This post is by Center Director Christine Lubinski, reporting from the 2009 IAS conference in Cape Town.
Pedro Cahn, president of Huésped Foundation, an Argentinean AIDS organization involved in HIV/AIDS clinical research, prevention and care, offered a refreshingly candid and provocative HIV treatment update as the second plenary speaker at the IAS conference today. Cahn, a past president of IAS, provided an overview of drugs in development, but he focused most prominently and pointedly on treatment in the developing world.
On the thorny issue of “when to start” HIV patients on antiretroviral therapy, Cahn stated categorically that there is widespread agreement that a CD4 level of 350 should be the minimum threshold. He highlighted the results of the CIPRA study which compared outcomes of ART below 200 versus access from 200-350. In those started below 200 CD4 cells, researchers found four times the mortality and twice as much TB disease.
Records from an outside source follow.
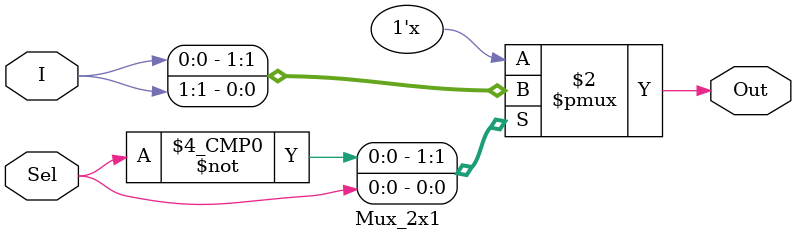
<source format=v>
module Mux_2x1 (I, Sel, Out);

  input [1:0] I;  // 2-bit input bus
  input Sel;      // 1-bit select input
  output Out;     // Output

  reg Out;        // Output register

  always @(I, Sel)
    case(Sel)
      1'b0: Out = I[0];  // If Sel is 0, Out is I[0]
      1'b1: Out = I[1];  // If Sel is 1, Out is I[1]
    endcase

endmodule


</source>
It is also clear that initiation of ART at higher CD4 levels lowers the frequency of drug resistance, thereby preserving the durability of treatment regimens. From his perspective, a change in the treatment threshold of the WHO guidelines is long overdue, although he acknowledged that he served on the guidelines panel.
Cahn expressed concern about the high percentage of patients lost to follow-up in many developing countries and identified the major reasons for this as advanced disease and the requirement of payment for health care services.
He then turned his attention to the problems of D4T regimens—which comprise 60 percent of the regimens prescribed in the developing world. Describing D4T as too toxic and having a lousy resistance profile, he noted it was time to say enough of D4T.
He said viral load testing should be approached with the same “urgency and commitment” that was brought to bear on the need for ART access. Studies have demonstrated that as many as 40 percent of regimen switches made based on CD4 counts and clinical monitoring are unnecessary. Viral load testing would protect regimens, reduce resistance, and lead to further reductions in MTCT, he said.
Moving forward, Cahn said priorities should include cheap diagnostics and monitoring tools, as well as simple and cheap second and third-line regimens.
ART is indeed prevention—prevention of death, disease, and HIV transmission.